▶ Your objective:
Nothing below is to be printed except the lines between the line holding "font-size: 10px; color:#b7bcbd;" and the line holding "font-size: 15px; color:#26292b;", inclusive, each exactly as it appears.

▶ Data supplied:
--
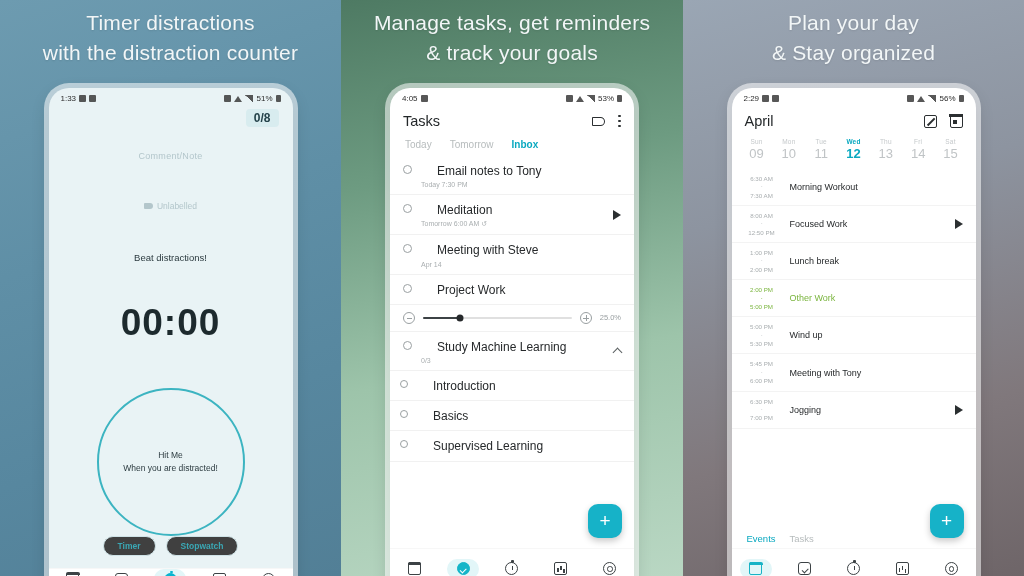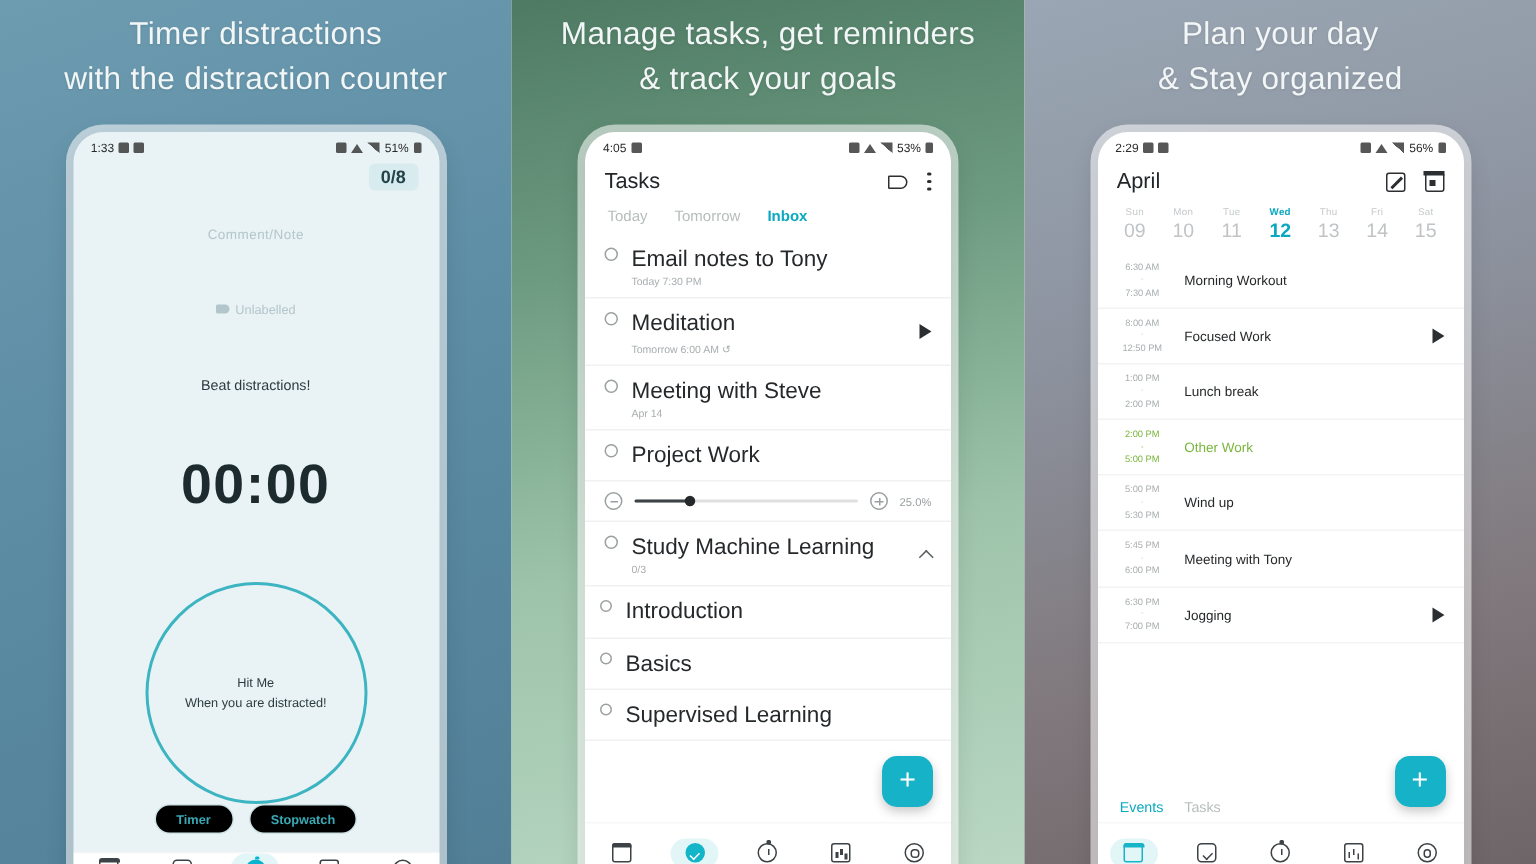--- a/index.html
+++ b/index.html
@@ -58,21 +58,21 @@
   .beat { margin-top: 9px; font-size: 9.5px; color: #2c3b40; }
   .big-time { margin-top: 7px; font-size: 37px; font-weight: 700; color: #1d2a2e; letter-spacing: 1px; }
   .hit-circle {
     margin-top: 12px; width: 148px; height: 148px; border-radius: 50%;
     border: 2px solid #3cb4c1; display: flex; flex-direction: column;
     align-items: center; justify-content: center; text-align: center;
     font-size: 8.5px; color: #2c3b40; line-height: 1.5;
   }
   .mode-pills { display: flex; gap: 10px; justify-content: center; margin: 0 0 12px 0; }
   .pill {
-    border: 1px solid #cfe3e7; background: #000000; color: #3aa7b4;
+    border: 1px solid #cfe3e7; background: #404040; color: #3aa7b4;
     font-size: 8.5px; font-weight: 600; padding: 4px 14px; border-radius: 12px;
   }
 
   
   .navbar {
     display: flex; align-items: center; justify-content: space-around;
     height: 40px; background: #ffffff; border-top: 1px solid rgba(0,0,0,.03);
   }
   .nav-item { display: flex; align-items: center; justify-content: center;
     width: 32px; height: 20px; border-radius: 10px; }
@@ -116,21 +116,21 @@
 
   .tabs { display:flex; gap:18px; padding: 5px 15px 6px; }
   .tab { font-size: 10px; color:#b7bcbd; font-weight:400; }
   .tab.active { color:#0aa9c0; font-weight:700; }
 
   .list { flex:1; overflow:hidden; }
   .task-row { display:flex; align-items:flex-start; gap:9px; padding: 7px 13px 6px; border-bottom:1px solid #f1f1f1; position:relative; }
   .cbox { width:9px; height:9px; border:1.3px solid #9aa0a2; border-radius:50%; margin-top:2px; flex:none; }
   .cbox.sub { width:8px; height:8px; }
   .t-main { flex:1; min-width:0; }
-  .t-title { font-size: 15px; color:#26292b; line-height:1.35; }
+  .t-title { font-size: 12px; color:#26292b; line-height:1.35;margin-left:16px; }
   .t-sub { font-size: 7px; color:#a9aeb0; margin-top:2px; display:flex; align-items:center; gap:3px; }
   .play-ic { width:0; height:0; border-left:8px solid #2b2f31; border-top:5px solid transparent; border-bottom:5px solid transparent; align-self:center; flex:none; }
   .chev-up { width:7px; height:7px; border-left:1.4px solid #5a5f61; border-top:1.4px solid #5a5f61; transform: rotate(45deg); align-self:center; margin-top:3px; flex:none; }
   .sub-row { padding-left: 10px; }
 
   .slider-row { display:flex; align-items:center; gap:8px; padding: 7px 13px; border-bottom:1px solid #f1f1f1; }
   .circ-btn { width:12px; height:12px; border:1.2px solid #9aa0a2; border-radius:50%; position:relative; flex:none; }
   .circ-btn::before { content:""; position:absolute; left:2.6px; top:4.8px; width:5.2px; height:1.2px; background:#9aa0a2; }
   .circ-btn.plus::after { content:""; position:absolute; left:4.8px; top:2.6px; width:1.2px; height:5.2px; background:#9aa0a2; }
   .track { flex:1; height:1.8px; background:#e0e0e0; position:relative; border-radius:2px; }

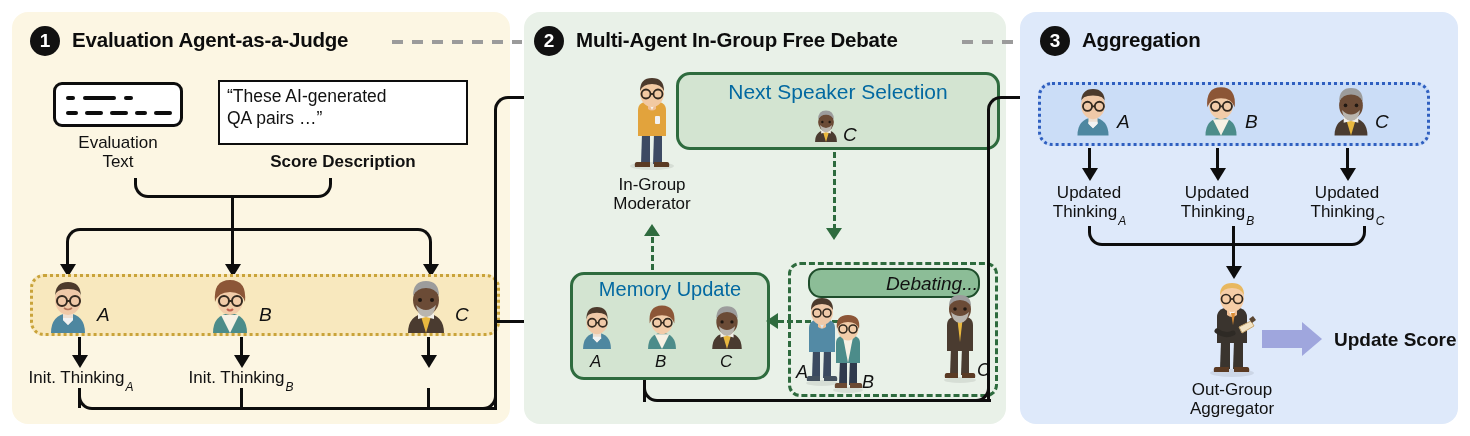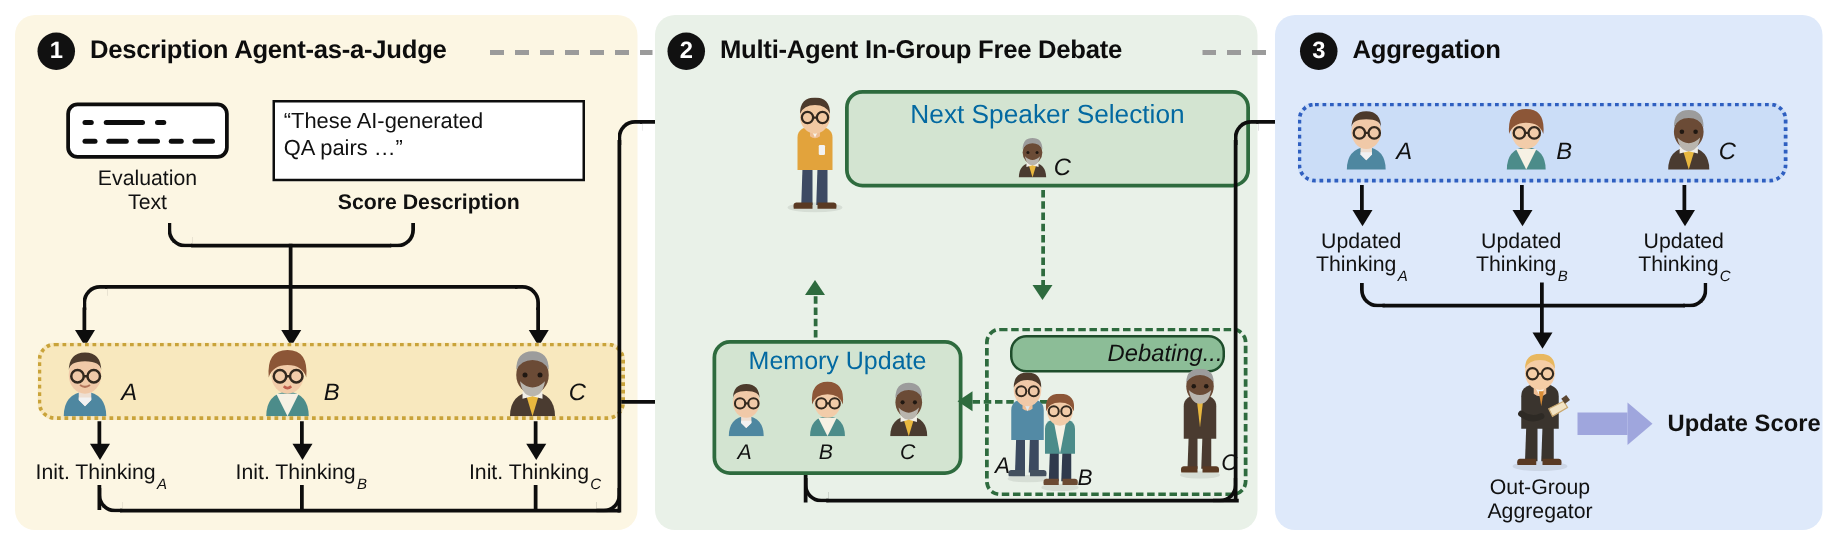--- a/index.html
+++ b/index.html
@@ -235,21 +235,21 @@
   .av-svg { display: block; }
 </style>
 </head>
 <body>
 
 <div id="canvas">
 
   <div class="panel" id="panel1"></div>
 
   <div class="step-badge" style="left:30px; top:26px;">1</div>
-  <div class="panel-title" style="left:72px; top:28px;">Description Agent-as-a-Judge</div>
+  <div class="panel-title" style="left:72px; top:28px;">Evaluation Agent-as-a-Judge</div>
 
   <div class="hdr-dash" style="left:392px; top:40px; width:130px;"></div>
 
   <div class="eval-icon" style="left:53px; top:82px; width:130px; height:45px;">
     <div class="eval-dash" style="left:10px; top:11px; width:9px;"></div>
     <div class="eval-dash" style="left:27px; top:11px; width:33px;"></div>
     <div class="eval-dash" style="left:68px; top:11px; width:9px;"></div>
     <div class="eval-dash" style="left:10px; top:26px; width:12px;"></div>
     <div class="eval-dash" style="left:29px; top:26px; width:18px;"></div>
     <div class="eval-dash" style="left:54px; top:26px; width:18px;"></div>
@@ -333,23 +333,20 @@
   <div class="ln v" style="left:240px; top:337px; height:20px;"></div>
   <div class="arrowhead-down" style="left:233.5px; top:355px;"></div>
   <div class="ln v" style="left:427px; top:337px; height:20px;"></div>
   <div class="arrowhead-down" style="left:420.5px; top:355px;"></div>
 
   <div class="lbl" style="left:8px; top:368px; width:145px;">
     <span>Init. Thinking</span><span class="sub">A</span>
   </div>
   <div class="lbl" style="left:168px; top:368px; width:145px;">
     <span>Init. Thinking</span><span class="sub">B</span>
-  </div>
-  <div class="lbl" style="left:355px; top:368px; width:145px;">
-    <span>Init. Thinking</span><span class="sub">C</span>
   </div>
 
   <div class="ln v" style="left:78px; top:388px; height:20px;"></div>
   <div class="corner bl" style="left:78px; top:390px; width:20px; height:20px;"></div>
   <div class="ln h" style="left:96px; top:407px; width:400px;"></div>
   <div class="ln v" style="left:240px; top:388px; height:20px;"></div>
   <div class="ln v" style="left:427px; top:388px; height:20px;"></div>
   <div class="corner br" style="left:477px; top:390px; width:20px; height:20px;"></div>
 
   <div class="ln v" style="left:494px; top:112px; height:298px;"></div>
@@ -377,20 +374,24 @@
       <path d="M14 32 q0-9 14-9 q14 0 14 9 v26 h-28 z" fill="#E2A33C"></path>
       <path d="M24 23 h8 v8 q-4 3 -8 0z" fill="#EFBE94"></path>
       <path d="M24 24 l4 8 l4-8 z" fill="#F7F3EA"></path>
       <rect x="31" y="38" width="5" height="8" rx="1" fill="#F2F2F2"></rect>
       <ellipse cx="28" cy="15" rx="12" ry="14" fill="#F2C9A2"></ellipse>
       <path d="M16 13 q0-13 12-13 q12 0 12 13 q-3-7 -12-7 q-9 0-12 7z" fill="#4C3A2C"></path>
       <circle cx="22" cy="16" r="4.5" fill="none" stroke="#33291F" stroke-width="1.8"></circle>
       <circle cx="34" cy="16" r="4.5" fill="none" stroke="#33291F" stroke-width="1.8"></circle>
       <line x1="26.5" y1="16" x2="29.5" y2="16" stroke="#33291F" stroke-width="1.8"></line>
     </svg>
+  </div>
+  <div class="lbl" style="left:592px; top:175px; width:120px;">
+    <span>In-Group</span><br>
+    <span>Moderator</span>
   </div>
 
   <div class="green-box" style="left:676px; top:72px; width:324px; height:78px;"></div>
   <div class="italic-title" style="left:676px; top:80px; width:324px; text-align:center;">Next Speaker Selection</div>
   <div class="avatar" style="left:812px; top:108px;">
     <svg class="av-svg" width="28" height="34" viewBox="0 0 46 56">
       <path d="M5 56 q0-18 18-20 h0 q18 2 18 20 z" fill="#4A3B30"></path>
       <path d="M17 36 h12 l-6 20 z" fill="#E9B83F"></path>
       <path d="M23 40 l-8-4 v6 z M23 40 l8-4 v6 z" fill="#F2EFE8"></path>
       <ellipse cx="23" cy="23" rx="13" ry="15" fill="#6B4B36"></ellipse>

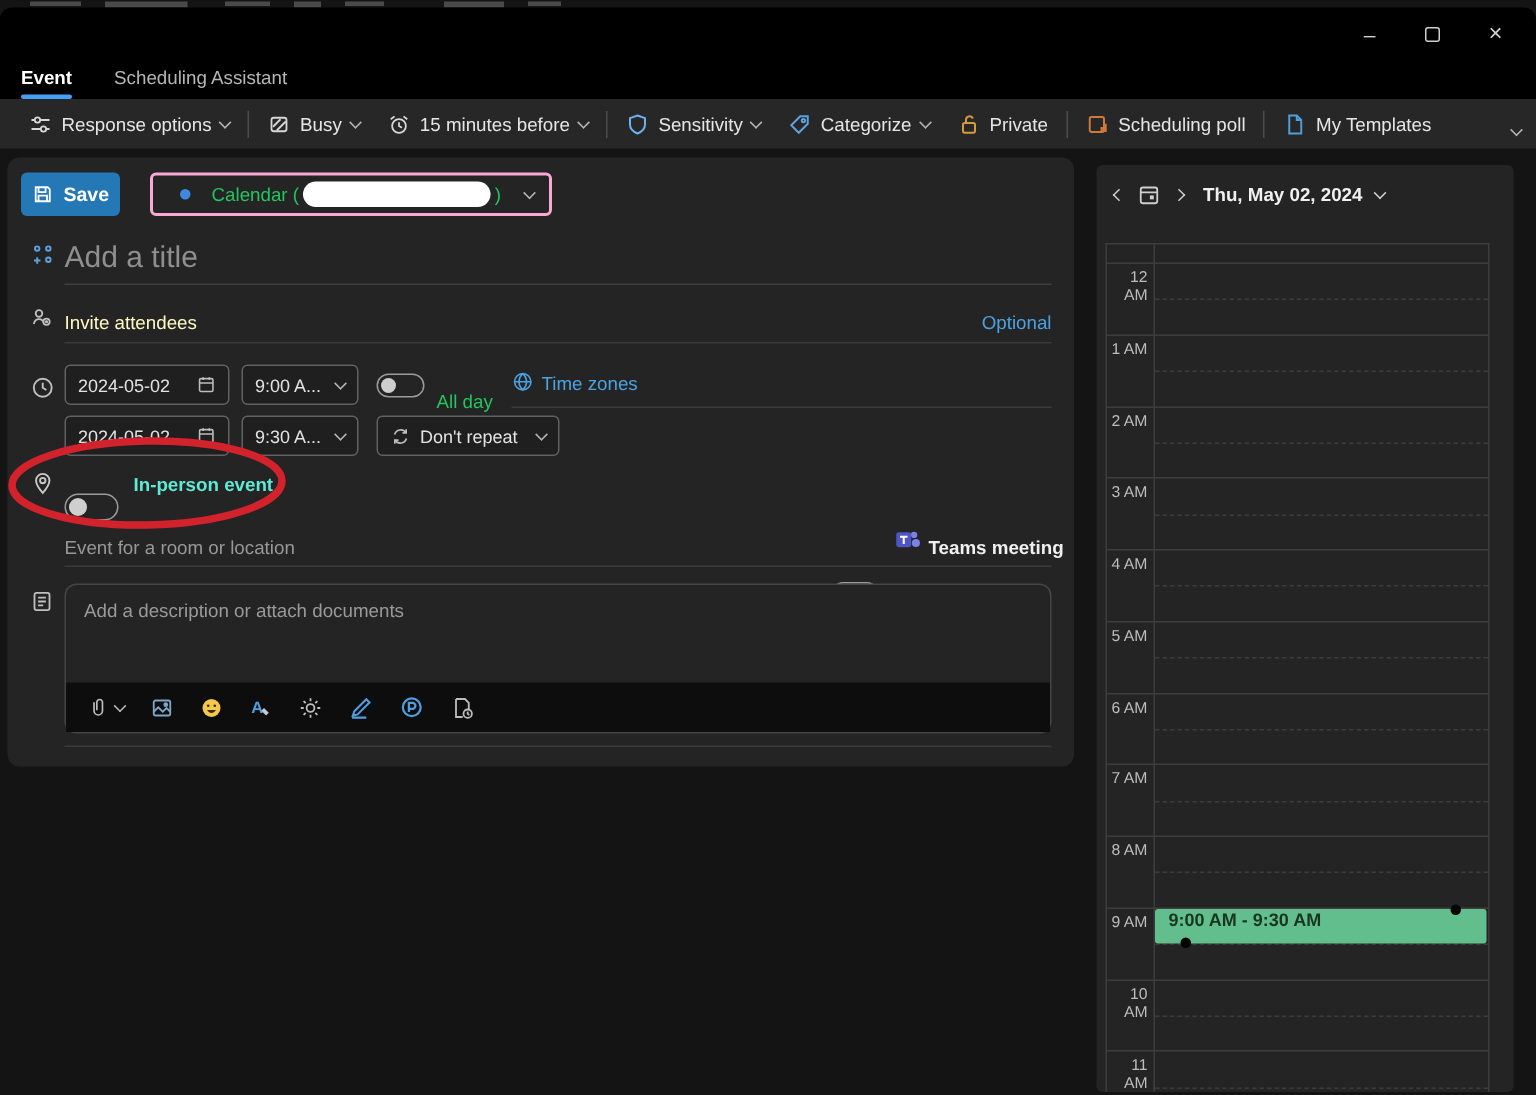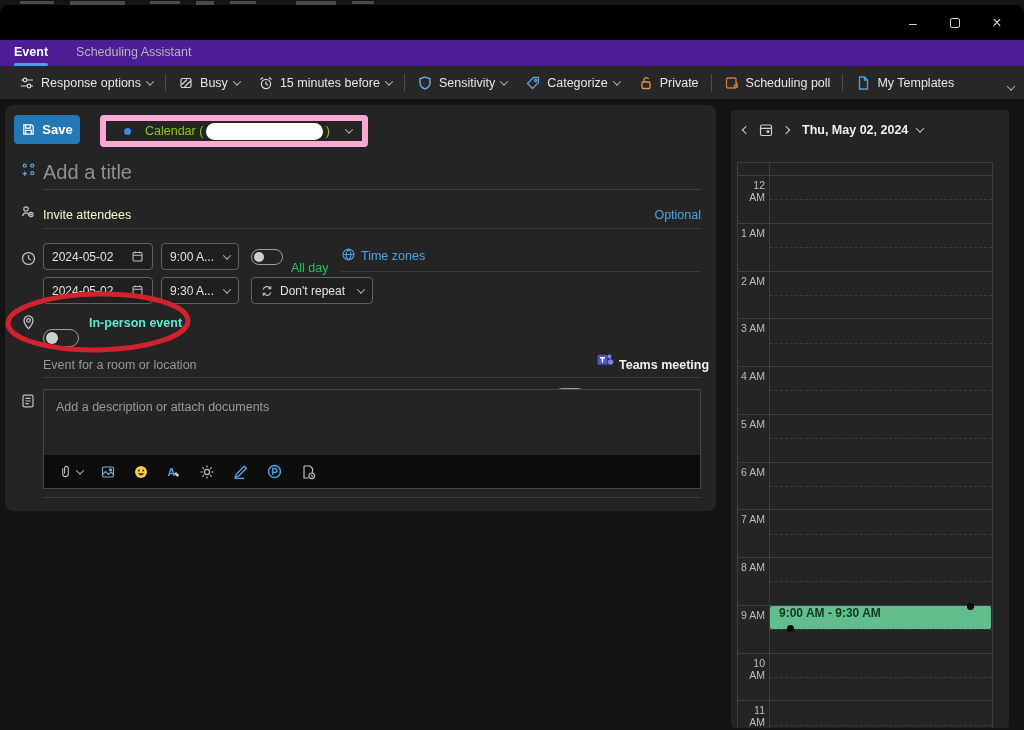--- a/index.html
+++ b/index.html
@@ -13,21 +13,21 @@
 
   
   .titlebar { position:absolute; left:0; top:5px; width:1024px; height:35px;
               background:#000; border-radius:8px 8px 0 0; }
   .win-controls { position:absolute; right:6px; top:0; height:35px; display:flex; align-items:center; }
   .win-btn { width:42px; height:35px; display:flex; align-items:center; justify-content:center;
              color:#cfcfcf; font-size:14px; }
   .max-box { width:10px; height:10px; border:1.2px solid #cfcfcf; border-radius:2px; }
 
   
-  .tabbar { position:absolute; left:0; top:40px; width:1024px; height:26px; background:#4c1d95;
+  .tabbar { position:absolute; left:0; top:40px; width:1024px; height:26px; background:#000000;
             display:flex; align-items:center; gap:24px; padding-left:12px; }
   .tab { font-size:12.5px; color:#b5b5b5; position:relative; padding:4px 2px 7px 2px; }
   .tab.active { color:#ffffff; font-weight:bold; }
   .tab.active::after { content:""; position:absolute; left:2px; right:2px; bottom:0;
                        height:3px; border-radius:2px; background:#479ef5; }
 
   
   .ribbon { position:absolute; left:0; top:66px; width:1024px; height:33px; background:#272727;
             display:flex; align-items:center; padding-left:10px; }
   .r-item { display:flex; align-items:center; gap:6px; padding:0 9px; height:26px; border-radius:4px;
@@ -44,22 +44,22 @@
 
   
   .form-panel { position:absolute; left:5px; top:105px; width:711px; height:406px;
                 background:#242424; border-radius:8px; }
   .abs { position:absolute; }
   .sep { position:absolute; height:1px; background:#3a3a3a; }
 
   .save-btn { left:9px; top:10px; width:66px; height:29px; background:#2478b5; border-radius:4px;
               display:flex; align-items:center; justify-content:center; gap:6px;
               color:#ffffff; font-size:13px; font-weight:bold; }
-  .cal-dd { left:95px; top:10px; width:268px; height:29px; border:6px solid #f9a8d4; border-radius:4px;
-            display:flex; align-items:center; padding:10px 10px; gap:8px; color:#84cc16; font-size:12.5px; }
+  .cal-dd { left:95px; top:10px; width:268px; height:29px; border:2px solid #f9a8d4; border-radius:4px;
+            display:flex; align-items:center; padding:10px 10px; gap:8px; color:#22c55e; font-size:12.5px; }
   .cal-dot { width:7px; height:7px; border-radius:50%; background:#3f8ae0; margin:0 6px 0 8px; }
   .redact-pill { flex:1; height:17px; background:#ffffff; border-radius:9px; margin:0 1px; }
   .cal-dd .chev { margin-left:8px; }
 
   .title-row { left:38px; top:52px; width:658px; height:33px; border-bottom:1px solid #3f3f3f; }
   .title-ph { font-size:20px; color:#8f8f8f; line-height:30px; }
 
   .label-sm { font-size:12.5px; color:#fef9c3; }
   .muted { color:#989898; }
   .link { color:#4ca2e0; font-size:12.5px; }
@@ -67,21 +67,21 @@
   .field { border:1px solid #616161; border-radius:4px; height:27px; display:flex; align-items:center;
            padding:0 8px; color:#e2e2e2; font-size:12px; gap:6px; background:#1f1f1f; }
   .field .grow { flex:1; }
 
   .toggle { border:1px solid #9c9c9c; border-radius:9px; position:relative; background:transparent; }
   .toggle .knob { position:absolute; border-radius:50%; background:#cfcfcf; top:2px; left:2px; }
   .tg-sm { width:32px; height:16px; } .tg-sm .knob { width:10px; height:10px; }
   .tg-md { width:36px; height:18px; } .tg-md .knob { width:12px; height:12px; }
 
   .desc-box { left:38px; top:284px; width:658px; height:100px; border:1px solid #454545;
-              border-radius:0; background:#242424; }
+              border-radius:8px; background:#242424; }
   .desc-ph { position:absolute; left:12px; top:10px; font-size:12.5px; color:#9a9a9a; }
   .desc-toolbar { position:absolute; left:0; right:0; bottom:0; height:33px; background:#0d0d0d;
                   display:flex; align-items:center; gap:17px; padding-left:14px; }
 
   
   .annotation { position:absolute; left:2px; top:290px; z-index:6; pointer-events:none; }
 
   
   .cal-panel { position:absolute; left:731px; top:110px; width:278px; height:618px;
                background:#242424; border-radius:4px; overflow:hidden; }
--
▶ Answer below:
   .tab { font-size: 10px; color:#b7bcbd; font-weight:400; }
   .tab.active { color:#0aa9c0; font-weight:700; }
 
   .list { flex:1; overflow:hidden; }
   .task-row { display:flex; align-items:flex-start; gap:9px; padding: 7px 13px 6px; border-bottom:1px solid #f1f1f1; position:relative; }
   .cbox { width:9px; height:9px; border:1.3px solid #9aa0a2; border-radius:50%; margin-top:2px; flex:none; }
   .cbox.sub { width:8px; height:8px; }
   .t-main { flex:1; min-width:0; }
-  .t-title { font-size: 15px; color:#26292b; line-height:1.35; }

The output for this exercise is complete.